It’s tiny, but to some Newburgh residents, it’s mighty. A little brick building in Newburgh is hoping to be preserved. Now, Newburgh residents are coming together to help preserve a little piece of of the town’s past.
Nobody even knew it was there until something devastating happened, it was reborn. Now people are hoping they can save this little building on West Jennings Street for good.
In every small town, there’s always a little piece of the past. Along West Jennings Street in Newburgh, there’s a little brick building that’s a part of this town’s history.
“Originally it was a little white home that sat there and it was when they were tearing down the home that it was exposed,” Newburgh resident Melinda Mitchell said.
Jim Renne says the building dates back to the 1840’s. He says it was covered by a house until a fire happened and it was made visible and a local resident restored the little brick building with the remains.
“A piece of history that dates to the very early founding of your town I think is nice to preserve,” he said.
Renne and various Newburgh residents have asked the town for help.
“The town council has said if you can come up with the money to save the building, we will give you a spot to put it,” Renne said. “One is the trail head which would be welcome to our quaint for our little town greeting and the second option is the Old Lock and Dam.”
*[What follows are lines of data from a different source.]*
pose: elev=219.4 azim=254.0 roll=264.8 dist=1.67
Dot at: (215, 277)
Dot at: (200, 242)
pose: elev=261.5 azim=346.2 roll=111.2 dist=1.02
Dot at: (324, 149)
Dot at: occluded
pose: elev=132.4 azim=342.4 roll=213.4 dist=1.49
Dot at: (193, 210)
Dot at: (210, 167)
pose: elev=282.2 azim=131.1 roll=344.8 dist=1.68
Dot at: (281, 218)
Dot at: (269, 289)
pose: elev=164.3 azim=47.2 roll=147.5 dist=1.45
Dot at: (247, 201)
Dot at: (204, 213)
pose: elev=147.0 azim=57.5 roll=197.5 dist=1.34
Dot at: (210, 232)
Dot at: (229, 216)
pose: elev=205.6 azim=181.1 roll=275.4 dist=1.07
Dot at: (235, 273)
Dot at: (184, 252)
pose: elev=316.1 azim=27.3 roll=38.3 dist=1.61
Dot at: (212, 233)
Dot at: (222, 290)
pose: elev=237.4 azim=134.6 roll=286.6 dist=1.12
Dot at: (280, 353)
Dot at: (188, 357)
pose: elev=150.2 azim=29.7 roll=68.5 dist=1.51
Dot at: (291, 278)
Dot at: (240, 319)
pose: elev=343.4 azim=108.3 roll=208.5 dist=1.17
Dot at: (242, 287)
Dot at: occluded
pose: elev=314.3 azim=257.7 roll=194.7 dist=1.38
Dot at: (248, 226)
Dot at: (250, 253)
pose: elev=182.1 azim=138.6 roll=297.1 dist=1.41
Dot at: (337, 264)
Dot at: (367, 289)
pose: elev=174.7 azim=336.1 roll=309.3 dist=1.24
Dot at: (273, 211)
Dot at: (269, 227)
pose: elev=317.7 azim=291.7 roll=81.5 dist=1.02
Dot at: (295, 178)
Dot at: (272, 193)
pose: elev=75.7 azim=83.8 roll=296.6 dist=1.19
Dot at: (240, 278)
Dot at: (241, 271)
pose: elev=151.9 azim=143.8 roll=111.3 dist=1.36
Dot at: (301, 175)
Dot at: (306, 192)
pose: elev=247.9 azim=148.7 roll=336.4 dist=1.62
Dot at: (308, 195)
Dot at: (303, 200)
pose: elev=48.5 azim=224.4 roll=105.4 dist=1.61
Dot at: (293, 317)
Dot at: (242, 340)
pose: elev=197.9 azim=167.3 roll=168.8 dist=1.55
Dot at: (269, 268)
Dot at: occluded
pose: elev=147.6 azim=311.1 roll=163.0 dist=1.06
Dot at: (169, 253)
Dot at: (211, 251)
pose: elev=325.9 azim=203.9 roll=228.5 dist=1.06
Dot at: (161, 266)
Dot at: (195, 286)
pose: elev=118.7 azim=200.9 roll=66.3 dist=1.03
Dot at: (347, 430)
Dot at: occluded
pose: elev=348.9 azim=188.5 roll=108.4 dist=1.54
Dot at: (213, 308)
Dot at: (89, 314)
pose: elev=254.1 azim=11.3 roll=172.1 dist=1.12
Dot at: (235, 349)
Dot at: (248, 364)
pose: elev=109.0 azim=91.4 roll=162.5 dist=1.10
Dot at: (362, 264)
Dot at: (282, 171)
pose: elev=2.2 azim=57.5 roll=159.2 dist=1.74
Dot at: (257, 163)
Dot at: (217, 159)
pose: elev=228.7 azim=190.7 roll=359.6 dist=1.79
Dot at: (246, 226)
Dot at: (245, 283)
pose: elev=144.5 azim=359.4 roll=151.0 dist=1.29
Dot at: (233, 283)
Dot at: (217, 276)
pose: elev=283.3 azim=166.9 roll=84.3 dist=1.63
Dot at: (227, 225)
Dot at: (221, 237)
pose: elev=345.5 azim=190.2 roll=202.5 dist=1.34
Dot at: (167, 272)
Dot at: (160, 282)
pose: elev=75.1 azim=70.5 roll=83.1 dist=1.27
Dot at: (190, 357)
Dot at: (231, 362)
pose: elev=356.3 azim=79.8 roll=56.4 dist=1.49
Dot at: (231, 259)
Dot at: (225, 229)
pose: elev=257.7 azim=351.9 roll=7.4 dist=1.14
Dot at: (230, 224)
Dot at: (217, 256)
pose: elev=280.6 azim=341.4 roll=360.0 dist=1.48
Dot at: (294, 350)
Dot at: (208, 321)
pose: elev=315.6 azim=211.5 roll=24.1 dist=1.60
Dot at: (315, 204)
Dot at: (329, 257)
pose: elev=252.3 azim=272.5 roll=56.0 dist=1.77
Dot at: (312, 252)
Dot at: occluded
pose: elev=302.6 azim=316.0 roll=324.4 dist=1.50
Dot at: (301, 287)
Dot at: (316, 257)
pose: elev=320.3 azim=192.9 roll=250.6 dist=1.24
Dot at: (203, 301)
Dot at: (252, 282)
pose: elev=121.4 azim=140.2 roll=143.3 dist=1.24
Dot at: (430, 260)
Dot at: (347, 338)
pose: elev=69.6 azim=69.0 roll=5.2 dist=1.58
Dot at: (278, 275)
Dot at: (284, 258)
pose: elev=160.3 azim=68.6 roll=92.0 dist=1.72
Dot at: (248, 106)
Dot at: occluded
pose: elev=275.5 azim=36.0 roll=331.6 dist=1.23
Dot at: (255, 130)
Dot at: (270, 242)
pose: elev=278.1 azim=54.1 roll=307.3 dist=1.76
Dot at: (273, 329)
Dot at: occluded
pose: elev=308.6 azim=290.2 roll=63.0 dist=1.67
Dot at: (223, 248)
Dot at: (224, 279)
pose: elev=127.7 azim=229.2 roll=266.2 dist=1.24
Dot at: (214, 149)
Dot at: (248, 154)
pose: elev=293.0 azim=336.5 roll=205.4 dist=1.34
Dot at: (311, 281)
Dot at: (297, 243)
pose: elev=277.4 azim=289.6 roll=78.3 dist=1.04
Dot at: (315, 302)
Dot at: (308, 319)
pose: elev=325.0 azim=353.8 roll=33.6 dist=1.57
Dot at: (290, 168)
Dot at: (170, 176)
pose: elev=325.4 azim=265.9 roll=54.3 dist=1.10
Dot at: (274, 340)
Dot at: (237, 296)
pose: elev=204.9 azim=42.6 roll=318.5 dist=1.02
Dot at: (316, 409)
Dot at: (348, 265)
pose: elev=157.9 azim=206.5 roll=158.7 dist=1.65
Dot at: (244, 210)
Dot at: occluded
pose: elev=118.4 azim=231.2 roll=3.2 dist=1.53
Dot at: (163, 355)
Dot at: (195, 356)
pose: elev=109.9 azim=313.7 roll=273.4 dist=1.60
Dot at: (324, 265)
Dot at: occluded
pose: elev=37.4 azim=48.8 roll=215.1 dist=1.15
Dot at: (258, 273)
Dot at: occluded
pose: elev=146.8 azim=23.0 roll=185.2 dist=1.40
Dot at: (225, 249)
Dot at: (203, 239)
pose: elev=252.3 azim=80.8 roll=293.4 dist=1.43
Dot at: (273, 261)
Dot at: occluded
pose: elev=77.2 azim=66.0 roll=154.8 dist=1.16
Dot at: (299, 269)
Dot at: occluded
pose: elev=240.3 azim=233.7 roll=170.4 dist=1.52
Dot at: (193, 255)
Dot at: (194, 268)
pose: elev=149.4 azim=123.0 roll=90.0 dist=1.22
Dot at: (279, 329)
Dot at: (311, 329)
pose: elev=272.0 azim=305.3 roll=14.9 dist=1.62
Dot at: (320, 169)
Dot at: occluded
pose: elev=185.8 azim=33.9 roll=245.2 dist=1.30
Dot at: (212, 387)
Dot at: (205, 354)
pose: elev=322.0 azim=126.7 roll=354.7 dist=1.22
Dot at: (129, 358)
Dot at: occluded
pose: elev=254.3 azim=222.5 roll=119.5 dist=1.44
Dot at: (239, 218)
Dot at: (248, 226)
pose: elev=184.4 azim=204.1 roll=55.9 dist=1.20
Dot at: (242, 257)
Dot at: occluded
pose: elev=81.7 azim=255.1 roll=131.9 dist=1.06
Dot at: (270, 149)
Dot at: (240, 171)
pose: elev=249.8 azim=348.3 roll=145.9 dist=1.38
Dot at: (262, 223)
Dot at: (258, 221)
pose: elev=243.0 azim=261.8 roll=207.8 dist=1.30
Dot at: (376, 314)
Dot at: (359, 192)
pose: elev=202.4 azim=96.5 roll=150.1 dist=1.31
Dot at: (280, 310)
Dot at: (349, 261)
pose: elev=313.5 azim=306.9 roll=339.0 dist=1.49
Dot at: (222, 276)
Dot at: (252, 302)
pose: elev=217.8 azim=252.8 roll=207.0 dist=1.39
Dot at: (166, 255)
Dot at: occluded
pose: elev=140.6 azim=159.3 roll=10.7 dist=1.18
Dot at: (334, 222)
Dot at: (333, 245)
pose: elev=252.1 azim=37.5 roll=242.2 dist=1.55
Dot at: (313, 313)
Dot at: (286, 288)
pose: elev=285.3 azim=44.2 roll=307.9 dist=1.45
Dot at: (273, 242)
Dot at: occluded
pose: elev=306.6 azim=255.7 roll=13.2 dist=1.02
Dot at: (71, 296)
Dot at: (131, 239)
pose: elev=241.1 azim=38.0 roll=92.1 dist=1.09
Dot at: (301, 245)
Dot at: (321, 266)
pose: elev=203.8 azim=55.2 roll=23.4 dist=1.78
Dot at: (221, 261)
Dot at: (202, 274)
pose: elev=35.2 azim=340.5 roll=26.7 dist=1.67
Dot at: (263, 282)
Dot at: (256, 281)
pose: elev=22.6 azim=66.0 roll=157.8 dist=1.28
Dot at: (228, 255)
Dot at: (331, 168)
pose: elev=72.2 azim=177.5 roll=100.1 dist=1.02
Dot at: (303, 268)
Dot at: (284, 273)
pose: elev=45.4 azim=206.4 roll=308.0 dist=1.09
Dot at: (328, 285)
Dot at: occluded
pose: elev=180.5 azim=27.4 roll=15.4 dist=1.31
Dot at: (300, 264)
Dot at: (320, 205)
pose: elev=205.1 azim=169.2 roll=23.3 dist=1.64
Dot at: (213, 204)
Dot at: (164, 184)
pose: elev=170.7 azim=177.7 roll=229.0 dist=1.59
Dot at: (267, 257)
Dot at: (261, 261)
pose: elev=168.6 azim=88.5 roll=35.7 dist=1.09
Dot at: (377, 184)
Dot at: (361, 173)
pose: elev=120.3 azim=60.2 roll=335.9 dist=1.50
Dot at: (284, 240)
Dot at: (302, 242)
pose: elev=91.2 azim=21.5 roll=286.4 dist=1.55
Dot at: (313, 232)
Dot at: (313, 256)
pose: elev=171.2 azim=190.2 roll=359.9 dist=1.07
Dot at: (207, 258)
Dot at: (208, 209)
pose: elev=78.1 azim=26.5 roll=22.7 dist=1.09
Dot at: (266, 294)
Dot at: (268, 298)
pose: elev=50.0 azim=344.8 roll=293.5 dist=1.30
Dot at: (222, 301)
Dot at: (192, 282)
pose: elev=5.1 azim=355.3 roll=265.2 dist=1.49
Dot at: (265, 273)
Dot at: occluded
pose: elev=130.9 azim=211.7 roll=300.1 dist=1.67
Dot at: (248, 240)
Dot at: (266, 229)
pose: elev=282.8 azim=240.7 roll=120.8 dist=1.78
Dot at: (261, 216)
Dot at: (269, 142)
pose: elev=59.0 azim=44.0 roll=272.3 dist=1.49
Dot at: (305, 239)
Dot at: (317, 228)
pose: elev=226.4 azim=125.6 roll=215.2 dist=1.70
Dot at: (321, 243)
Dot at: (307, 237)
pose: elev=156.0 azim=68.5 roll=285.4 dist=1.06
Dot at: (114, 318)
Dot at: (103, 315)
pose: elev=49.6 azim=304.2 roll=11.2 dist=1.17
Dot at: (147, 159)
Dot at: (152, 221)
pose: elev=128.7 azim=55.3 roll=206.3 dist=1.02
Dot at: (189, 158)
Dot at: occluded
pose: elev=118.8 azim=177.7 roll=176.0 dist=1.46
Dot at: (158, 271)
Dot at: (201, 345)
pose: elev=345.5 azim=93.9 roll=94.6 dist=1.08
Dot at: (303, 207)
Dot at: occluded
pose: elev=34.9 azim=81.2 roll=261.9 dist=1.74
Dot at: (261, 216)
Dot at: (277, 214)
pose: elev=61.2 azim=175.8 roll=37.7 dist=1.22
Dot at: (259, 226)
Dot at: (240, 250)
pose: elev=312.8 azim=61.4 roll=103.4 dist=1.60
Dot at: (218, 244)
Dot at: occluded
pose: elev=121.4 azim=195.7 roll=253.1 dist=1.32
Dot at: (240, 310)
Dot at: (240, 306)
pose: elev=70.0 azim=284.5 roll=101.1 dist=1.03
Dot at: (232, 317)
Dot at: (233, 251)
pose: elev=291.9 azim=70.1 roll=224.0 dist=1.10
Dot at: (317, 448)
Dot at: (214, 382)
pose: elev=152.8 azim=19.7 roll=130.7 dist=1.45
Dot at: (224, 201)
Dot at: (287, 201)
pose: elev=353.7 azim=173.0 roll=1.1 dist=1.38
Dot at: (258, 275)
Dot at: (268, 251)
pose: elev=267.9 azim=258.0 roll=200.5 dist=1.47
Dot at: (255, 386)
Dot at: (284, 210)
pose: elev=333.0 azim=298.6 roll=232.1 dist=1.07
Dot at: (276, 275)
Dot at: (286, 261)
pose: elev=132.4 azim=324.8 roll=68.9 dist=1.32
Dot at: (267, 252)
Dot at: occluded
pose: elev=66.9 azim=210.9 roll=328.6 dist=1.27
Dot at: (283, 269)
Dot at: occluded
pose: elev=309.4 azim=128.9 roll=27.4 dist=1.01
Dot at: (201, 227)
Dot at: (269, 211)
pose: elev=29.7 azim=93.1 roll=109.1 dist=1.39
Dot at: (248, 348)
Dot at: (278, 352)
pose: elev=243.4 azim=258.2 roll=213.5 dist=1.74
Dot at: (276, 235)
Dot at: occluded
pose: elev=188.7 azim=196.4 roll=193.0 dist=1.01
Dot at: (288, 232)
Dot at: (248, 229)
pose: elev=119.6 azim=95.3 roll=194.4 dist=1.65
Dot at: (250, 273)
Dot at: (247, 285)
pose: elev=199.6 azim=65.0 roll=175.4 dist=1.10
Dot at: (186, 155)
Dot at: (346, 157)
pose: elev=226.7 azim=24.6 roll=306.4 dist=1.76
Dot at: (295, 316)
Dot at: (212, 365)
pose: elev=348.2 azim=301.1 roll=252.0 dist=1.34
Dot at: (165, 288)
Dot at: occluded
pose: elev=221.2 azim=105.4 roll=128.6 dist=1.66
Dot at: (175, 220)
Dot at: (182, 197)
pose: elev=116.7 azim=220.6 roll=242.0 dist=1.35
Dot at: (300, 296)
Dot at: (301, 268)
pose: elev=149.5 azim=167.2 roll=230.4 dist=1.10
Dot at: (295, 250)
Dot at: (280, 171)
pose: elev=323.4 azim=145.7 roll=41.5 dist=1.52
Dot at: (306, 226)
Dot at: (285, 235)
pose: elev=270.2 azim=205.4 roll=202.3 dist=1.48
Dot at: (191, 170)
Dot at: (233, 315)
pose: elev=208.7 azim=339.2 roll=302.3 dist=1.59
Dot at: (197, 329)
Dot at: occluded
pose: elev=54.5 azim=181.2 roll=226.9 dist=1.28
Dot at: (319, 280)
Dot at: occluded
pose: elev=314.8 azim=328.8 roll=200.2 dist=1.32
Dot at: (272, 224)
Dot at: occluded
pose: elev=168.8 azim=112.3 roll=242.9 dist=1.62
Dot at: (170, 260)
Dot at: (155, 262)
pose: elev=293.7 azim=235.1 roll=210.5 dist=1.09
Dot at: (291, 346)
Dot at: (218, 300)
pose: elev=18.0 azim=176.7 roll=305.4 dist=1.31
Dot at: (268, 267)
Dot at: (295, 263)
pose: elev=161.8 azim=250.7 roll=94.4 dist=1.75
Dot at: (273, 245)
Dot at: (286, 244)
There’s options already filling Renne’s mind on what to do with it, but they aren’t cheap.
“One of the actual physical moving of the structure and that can be a range of $40,000 to $55,000. Another option we had was destructing it brick by brick rebuilding it,” Renne said.
The property’s new owners hope to build another structure. They’re giving Renne and other people interested in rehabbing the building a year to move it.
“Throughout communities historic buildings are destroyed all the time and not taken care of so this is just something that is a little jewel in our town,” Mitchell said.
The bricks the home is built of may eventually have a new address, but its history will remain.
Donations to help with the cost of restoring the building are being collected at Historic Newburgh Incorporated. They are serving as the nonprofit organization so that donations can be tax deductible. Currently, they’ve raised $300.